Bear in mind that the LP-60 has since been replaced by a slightly updated LP-60X lineup with a $50 price increase at minimum. There is no major difference between these units beyond appearance from what I have been able to tell. Everything said here applies to the LP-60X, so both will be referred to as the LP60 here.
The A Side
The LP60 is very much a plug-and-play device. All one needs to do is plug the unit into power, an audio output of some sort, set the platter and connect the belt. From then on, it will handle playing records with the push of a button. It will also automatically return the tonearm to the rest upon finishing. One can set the size and speed to 7”, 12”, 33 or 45RPM with some button presses or switch toggles. This makes operation simple and effortless, allowing me to leave a record of most sizes or speeds on in the background without having to worry about some annoying clicks at the end of the record’s groove. 10” records can be played as well, but one will have to manually cue them up.
In theory this makes the LP60 a relatively foolproof device. In practice, this means you see the things show up on eBay or elsewhere in a “broken” state when the original user never connected the belt to the motor or similar. This is how I ended up with a total of 5 of these things going through my hands. I’ll have more on that later.
In terms of audio quality I have no complaints. My sample size is limited, but the included cartridge and needle get the job done. The form factor of the turntable is just above that of a 12” LP itself, making it quite useful in cramped living spaces such as my college dorm rooms.
The internal designs of this player are quite simple, making diagnosing and repairing possible issues relatively simple as long as one has a decent Philips screwdriver available. Parts are also still available for purchase directly from the manufacturer, which allowed me to save a few turntables from the scrap heap.
Earlier I had mentioned that five of these players had gone through my hands. One of these is my personal player, the other four were purchased in various conditions, repaired and either resold, or given as gifts.
For a period of time I was able to snag these in “broken” condition for all of $20 or so off of eBay, do some mild repair work, and have a fully functional turntable. This usually meant replacing a busted dust cover, belt, motor or center spindle. Each part is cheap, readily available online or from the manufacturer and relatively easy to install. The only tool one will need is a screwdriver in most cases.
The only extreme cases would require a soldering iron, even then the components in question are easily removed and replaced. Props to this being an easily repaired machine, if you can find out what to do that is.
The B Side
There is, as of writing, no viable service manual for this device.
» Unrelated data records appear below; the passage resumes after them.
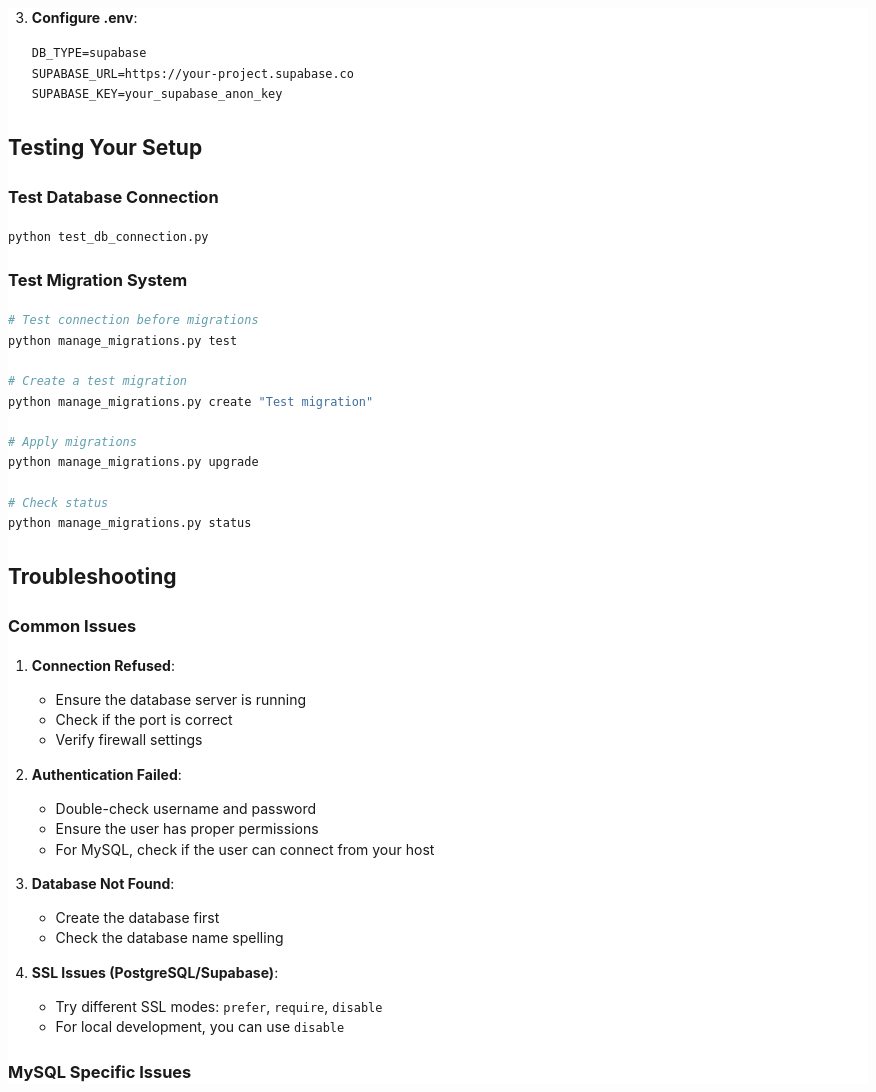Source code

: 3. **Configure .env**:
   ```env
   DB_TYPE=supabase
   SUPABASE_URL=https://your-project.supabase.co
   SUPABASE_KEY=your_supabase_anon_key
   ```

## Testing Your Setup

### Test Database Connection
```bash
python test_db_connection.py
```

### Test Migration System
```bash
# Test connection before migrations
python manage_migrations.py test

# Create a test migration
python manage_migrations.py create "Test migration"

# Apply migrations
python manage_migrations.py upgrade

# Check status
python manage_migrations.py status
```

## Troubleshooting

### Common Issues

1. **Connection Refused**:
   - Ensure the database server is running
   - Check if the port is correct
   - Verify firewall settings

2. **Authentication Failed**:
   - Double-check username and password
   - Ensure the user has proper permissions
   - For MySQL, check if the user can connect from your host

3. **Database Not Found**:
   - Create the database first
   - Check the database name spelling

4. **SSL Issues (PostgreSQL/Supabase)**:
   - Try different SSL modes: `prefer`, `require`, `disable`
   - For local development, you can use `disable`

### MySQL Specific Issues
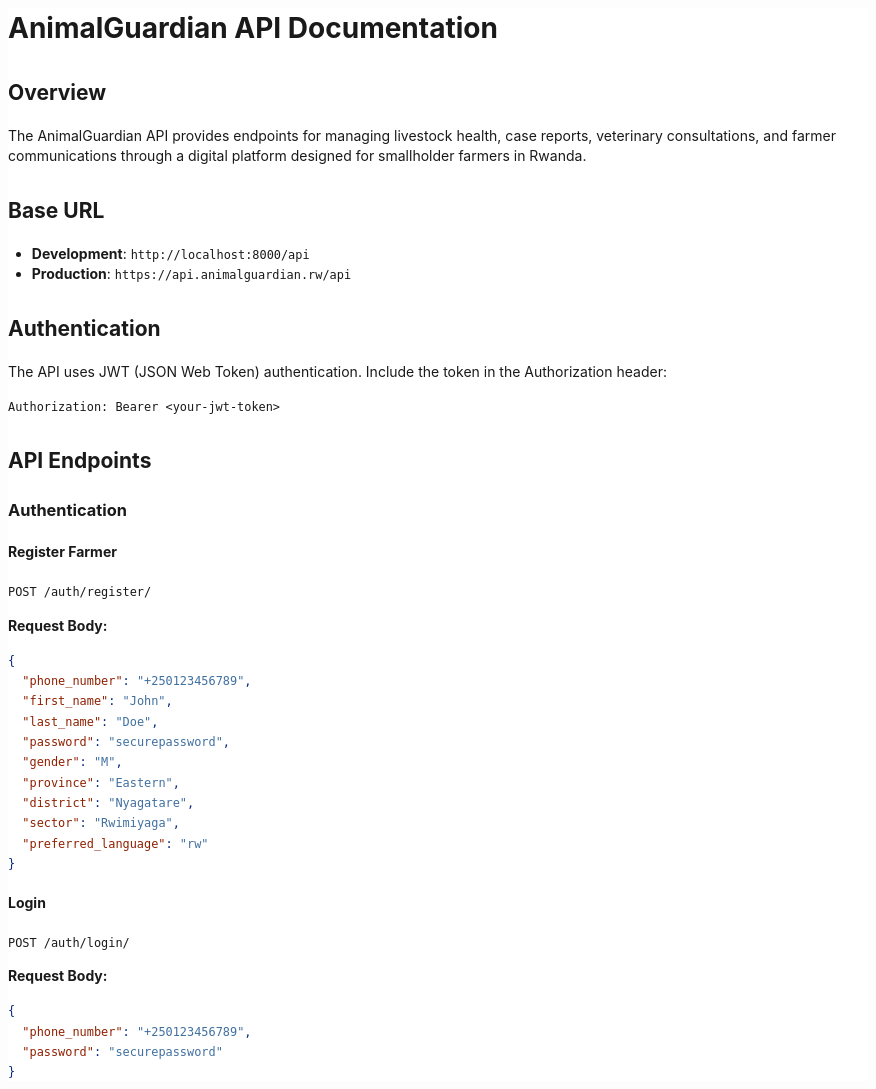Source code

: # AnimalGuardian API Documentation

## Overview

The AnimalGuardian API provides endpoints for managing livestock health, case reports, veterinary consultations, and farmer communications through a digital platform designed for smallholder farmers in Rwanda.

## Base URL

- **Development**: `http://localhost:8000/api`
- **Production**: `https://api.animalguardian.rw/api`

## Authentication

The API uses JWT (JSON Web Token) authentication. Include the token in the Authorization header:

```
Authorization: Bearer <your-jwt-token>
```

## API Endpoints

### Authentication

#### Register Farmer
```http
POST /auth/register/
```

**Request Body:**
```json
{
  "phone_number": "+250123456789",
  "first_name": "John",
  "last_name": "Doe",
  "password": "securepassword",
  "gender": "M",
  "province": "Eastern",
  "district": "Nyagatare",
  "sector": "Rwimiyaga",
  "preferred_language": "rw"
}
```

#### Login
```http
POST /auth/login/
```

**Request Body:**
```json
{
  "phone_number": "+250123456789",
  "password": "securepassword"
}
```
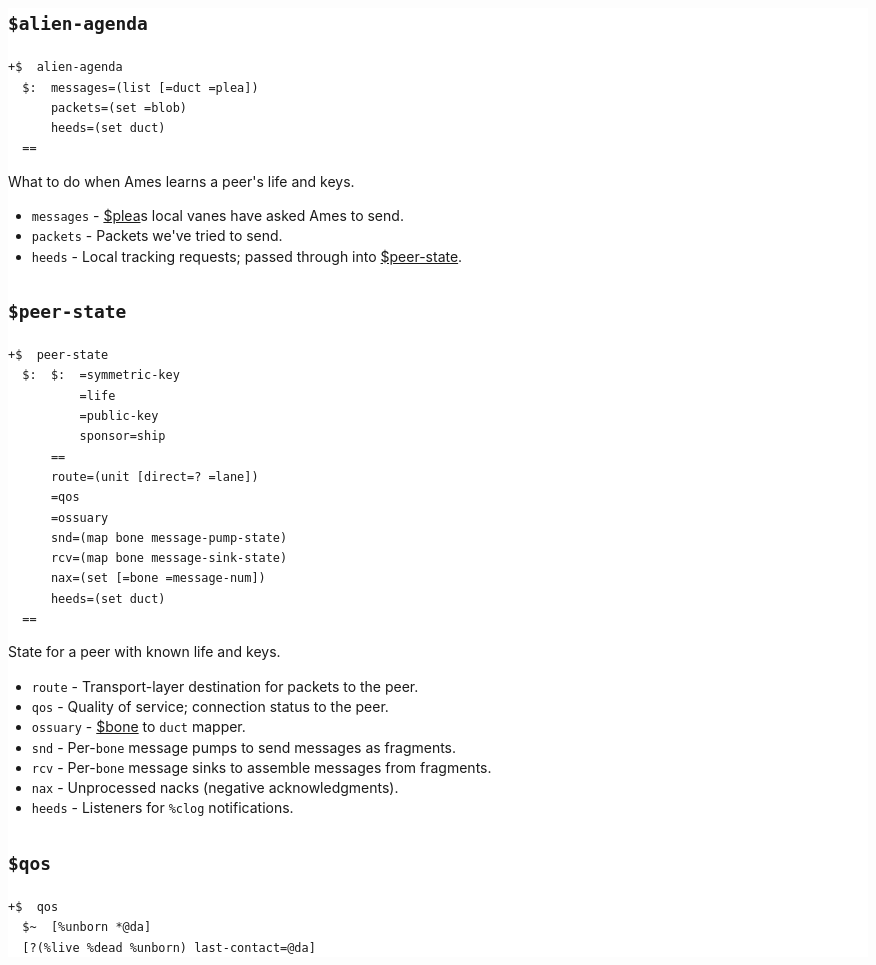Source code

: ## `$alien-agenda`

```hoon
+$  alien-agenda
  $:  messages=(list [=duct =plea])
      packets=(set =blob)
      heeds=(set duct)
  ==
```

What to do when Ames learns a peer's life and keys.

- `messages` - [$plea](#plea)s local vanes have asked Ames to send.
- `packets` - Packets we've tried to send.
- `heeds` - Local tracking requests; passed through into [$peer-state](#peer-state).

## `$peer-state`

```hoon
+$  peer-state
  $:  $:  =symmetric-key
          =life
          =public-key
          sponsor=ship
      ==
      route=(unit [direct=? =lane])
      =qos
      =ossuary
      snd=(map bone message-pump-state)
      rcv=(map bone message-sink-state)
      nax=(set [=bone =message-num])
      heeds=(set duct)
  ==
```

State for a peer with known life and keys.

- `route` - Transport-layer destination for packets to the peer.
- `qos` - Quality of service; connection status to the peer.
- `ossuary` - [$bone](#bone) to `duct` mapper.
- `snd` - Per-`bone` message pumps to send messages as fragments.
- `rcv` - Per-`bone` message sinks to assemble messages from fragments.
- `nax` - Unprocessed nacks (negative acknowledgments).
- `heeds` - Listeners for `%clog` notifications.

## `$qos`

```hoon
+$  qos
  $~  [%unborn *@da]
  [?(%live %dead %unborn) last-contact=@da]
```
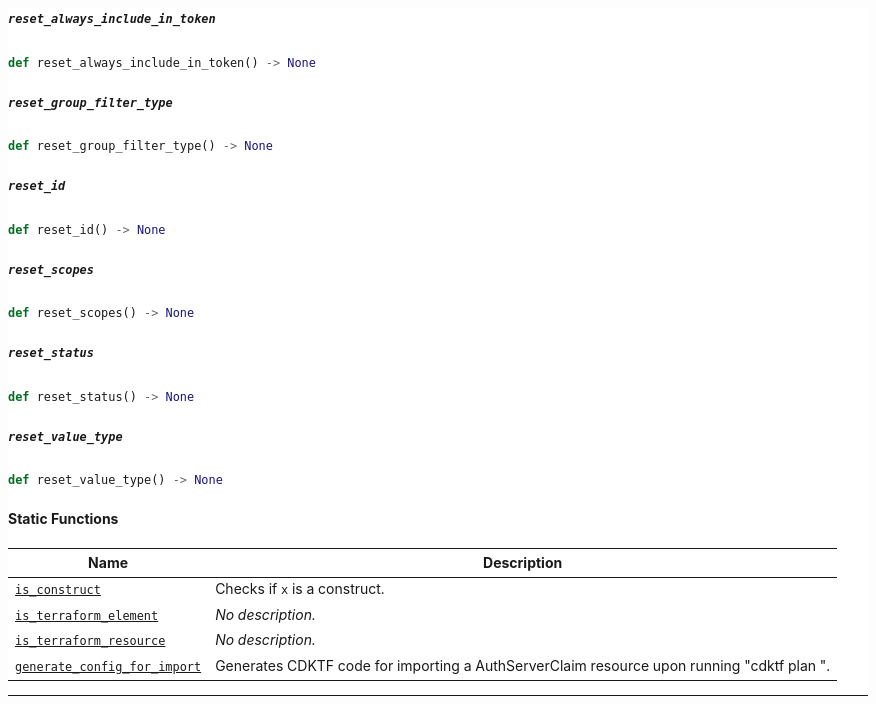 
##### `reset_always_include_in_token` <a name="reset_always_include_in_token" id="@cdktf/provider-okta.authServerClaim.AuthServerClaim.resetAlwaysIncludeInToken"></a>

```python
def reset_always_include_in_token() -> None
```

##### `reset_group_filter_type` <a name="reset_group_filter_type" id="@cdktf/provider-okta.authServerClaim.AuthServerClaim.resetGroupFilterType"></a>

```python
def reset_group_filter_type() -> None
```

##### `reset_id` <a name="reset_id" id="@cdktf/provider-okta.authServerClaim.AuthServerClaim.resetId"></a>

```python
def reset_id() -> None
```

##### `reset_scopes` <a name="reset_scopes" id="@cdktf/provider-okta.authServerClaim.AuthServerClaim.resetScopes"></a>

```python
def reset_scopes() -> None
```

##### `reset_status` <a name="reset_status" id="@cdktf/provider-okta.authServerClaim.AuthServerClaim.resetStatus"></a>

```python
def reset_status() -> None
```

##### `reset_value_type` <a name="reset_value_type" id="@cdktf/provider-okta.authServerClaim.AuthServerClaim.resetValueType"></a>

```python
def reset_value_type() -> None
```

#### Static Functions <a name="Static Functions" id="Static Functions"></a>

| **Name** | **Description** |
| --- | --- |
| <code><a href="#@cdktf/provider-okta.authServerClaim.AuthServerClaim.isConstruct">is_construct</a></code> | Checks if `x` is a construct. |
| <code><a href="#@cdktf/provider-okta.authServerClaim.AuthServerClaim.isTerraformElement">is_terraform_element</a></code> | *No description.* |
| <code><a href="#@cdktf/provider-okta.authServerClaim.AuthServerClaim.isTerraformResource">is_terraform_resource</a></code> | *No description.* |
| <code><a href="#@cdktf/provider-okta.authServerClaim.AuthServerClaim.generateConfigForImport">generate_config_for_import</a></code> | Generates CDKTF code for importing a AuthServerClaim resource upon running "cdktf plan <stack-name>". |

---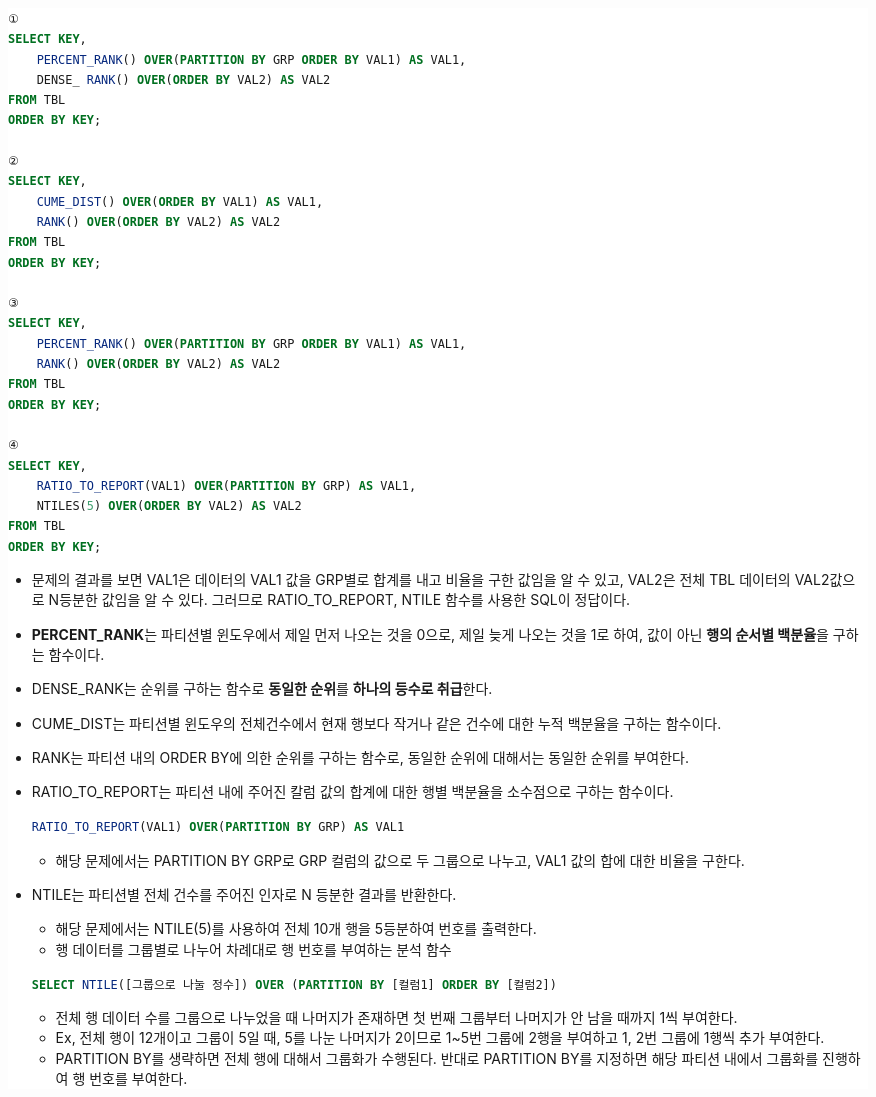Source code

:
 ```sql
①
SELECT KEY, 
	PERCENT_RANK() OVER(PARTITION BY GRP ORDER BY VAL1) AS VAL1, 
	DENSE_ RANK() OVER(ORDER BY VAL2) AS VAL2 
FROM TBL 
ORDER BY KEY;

② 
SELECT KEY, 
	CUME_DIST() OVER(ORDER BY VAL1) AS VAL1, 
	RANK() OVER(ORDER BY VAL2) AS VAL2
FROM TBL
ORDER BY KEY;

③
SELECT KEY, 
	PERCENT_RANK() OVER(PARTITION BY GRP ORDER BY VAL1) AS VAL1,
	RANK() OVER(ORDER BY VAL2) AS VAL2 
FROM TBL 
ORDER BY KEY;

④
SELECT KEY, 
	RATIO_TO_REPORT(VAL1) OVER(PARTITION BY GRP) AS VAL1,
	NTILES(5) OVER(ORDER BY VAL2) AS VAL2 
FROM TBL 
ORDER BY KEY;
```

- 문제의 결과를 보면 VAL1은 데이터의 VAL1 값을 GRP별로 합계를 내고 비율을 구한 값임을 알 수 있고, VAL2은 전체 TBL 데이터의 VAL2값으로 N등분한 값임을 알 수 있다. 그러므로 RATIO_TO_REPORT, NTILE 함수를 사용한 SQL이 정답이다.
- **PERCENT_RANK**는 파티션별 윈도우에서 제일 먼저 나오는 것을 0으로, 제일 늦게 나오는 것을 1로 하여, 값이 아닌 **행의 순서별 백분율**을 구하는 함수이다.
- DENSE_RANK는 순위를 구하는 함수로 **동일한 순위**를 **하나의 등수로 취급**한다.
- CUME_DIST는 파티션별 윈도우의 전체건수에서 현재 행보다 작거나 같은 건수에 대한 누적 백분율을 구하는 함수이다.
- RANK는 파티션 내의 ORDER BY에 의한 순위를 구하는 함수로, 동일한 순위에 대해서는 동일한 순위를 부여한다.
- RATIO_TO_REPORT는 파티션 내에 주어진 칼럼 값의 합계에 대한 행별 백분율을 소수점으로 구하는 함수이다.
    
    ```sql
    RATIO_TO_REPORT(VAL1) OVER(PARTITION BY GRP) AS VAL1
    ```
    
    - 해당 문제에서는 PARTITION BY GRP로 GRP 컬럼의 값으로 두 그룹으로 나누고, VAL1 값의 합에 대한 비율을 구한다.
- NTILE는 파티션별 전체 건수를 주어진 인자로 N 등분한 결과를 반환한다.
    - 해당 문제에서는 NTILE(5)를 사용하여 전체 10개 행을 5등분하여 번호를 출력한다.
    - 행 데이터를 그룹별로 나누어 차례대로 행 번호를 부여하는 분석 함수
    
    ```sql
    SELECT NTILE([그룹으로 나눌 정수]) OVER (PARTITION BY [컬럼1] ORDER BY [컬럼2])
    ```
    
    - 전체 행 데이터 수를 그룹으로 나누었을 때 나머지가 존재하면 첫 번째 그룹부터 나머지가 안 남을 때까지 1씩 부여한다.
    - Ex, 전체 행이 12개이고 그룹이 5일 때, 5를 나눈 나머지가 2이므로 1~5번 그룹에 2행을 부여하고 1, 2번 그룹에 1행씩 추가 부여한다.
    - PARTITION BY를 생략하면 전체 행에 대해서 그룹화가 수행된다. 반대로 PARTITION BY를 지정하면 해당 파티션 내에서 그룹화를 진행하여 행 번호를 부여한다.
    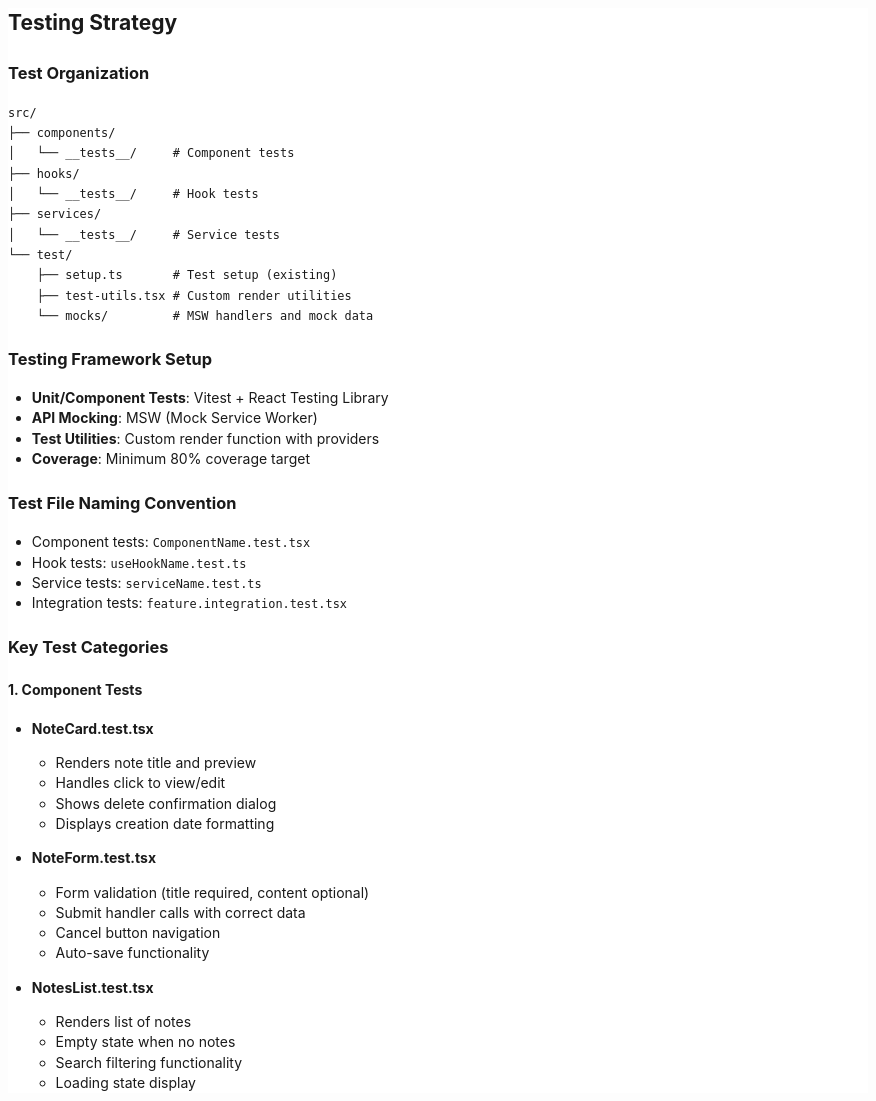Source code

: ## Testing Strategy

### Test Organization

```
src/
├── components/
│   └── __tests__/     # Component tests
├── hooks/
│   └── __tests__/     # Hook tests
├── services/
│   └── __tests__/     # Service tests
└── test/
    ├── setup.ts       # Test setup (existing)
    ├── test-utils.tsx # Custom render utilities
    └── mocks/         # MSW handlers and mock data
```

### Testing Framework Setup

- **Unit/Component Tests**: Vitest + React Testing Library
- **API Mocking**: MSW (Mock Service Worker)
- **Test Utilities**: Custom render function with providers
- **Coverage**: Minimum 80% coverage target

### Test File Naming Convention

- Component tests: `ComponentName.test.tsx`
- Hook tests: `useHookName.test.ts`
- Service tests: `serviceName.test.ts`
- Integration tests: `feature.integration.test.tsx`

### Key Test Categories

#### 1. Component Tests

- **NoteCard.test.tsx**
    - Renders note title and preview
    - Handles click to view/edit
    - Shows delete confirmation dialog
    - Displays creation date formatting

- **NoteForm.test.tsx**
    - Form validation (title required, content optional)
    - Submit handler calls with correct data
    - Cancel button navigation
    - Auto-save functionality

- **NotesList.test.tsx**
    - Renders list of notes
    - Empty state when no notes
    - Search filtering functionality
    - Loading state display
You can find some scattered forum posts with information about how to tune things, but nowhere (at least that I have been able to find) has all of this compiled into an easily used guide.
Audio-Technica does not provide a service manual publicly, but will sell parts to the public without instructions for installation. Parts aren’t super useful if you can’t figure out how to install them.
In one instance, my personal unit ended up dropping its tonearm way too fast out of the blue. I had to scour aged forum posts discussing this issue and throw together my own fix placing mechanical silicon grease used in RC race vehicles to slow the drop. Audio-Technica had no resources to help with this.
My other gripes stem from the lack of easy controls for speed, return position and other mechanical tuning items of this sort. They are all handled by tiny potentiometers housed inside the motor or odd plastic screws, which you cannot see while turning. This makes the tiny adjustments required here a game of trial and error, and can be especially annoying if your table is off somehow out of the box.
Mine was running too fast from the factory, and required me to manually tune its speed over a span of an hour or so to get things adjusted, tested and confirmed numerous times over. It’s not fun flipping the thing over like a pancake every 30 seconds or so to replace the platter, belt, test, and then repeat ad nauseam.
It is at least lightweight, but the majority of the construction is ABS plastic. This does lend a somewhat cheap feeling to a $100 item. The $150 minimum asking price for the LP60X seems absurd to me as no major changes were made to it between the original and “X” lineup. I can’t recommend buying it at that price.
For the audiophiles out there, this thing is also hard-limited to just one particular cartridge and type of needle. This severely limits options to experiment in that space, limiting the general lifespan of interest the table may have with some. I am wanting to explore that realm and will be looking to purchase a table with a swappable cartridge in the future.
My personal LP60 has served me well over the last five years, however it has left me wanting as time has gone on. While it is a mostly economical and viable starter table that is quite easy to use, its lack of service manual, easy tuning for mechanical components, needlessly raised MSRP and the possibility to be off from the factory itself make me hesitant to recommend anyone purchase one of these brand new in 2023.
It would best compare to an Ender 3 3D printer in that it is cheap, effective, and does what you need, but it will require upkeep and work unlike the more expensive models available on the market. For anyone willing to put this in, you can save a bit of cash by hounding for used units.
As for me, I will be keeping my unit around as a backup even when I upgrade. One can never have too many turntables, right?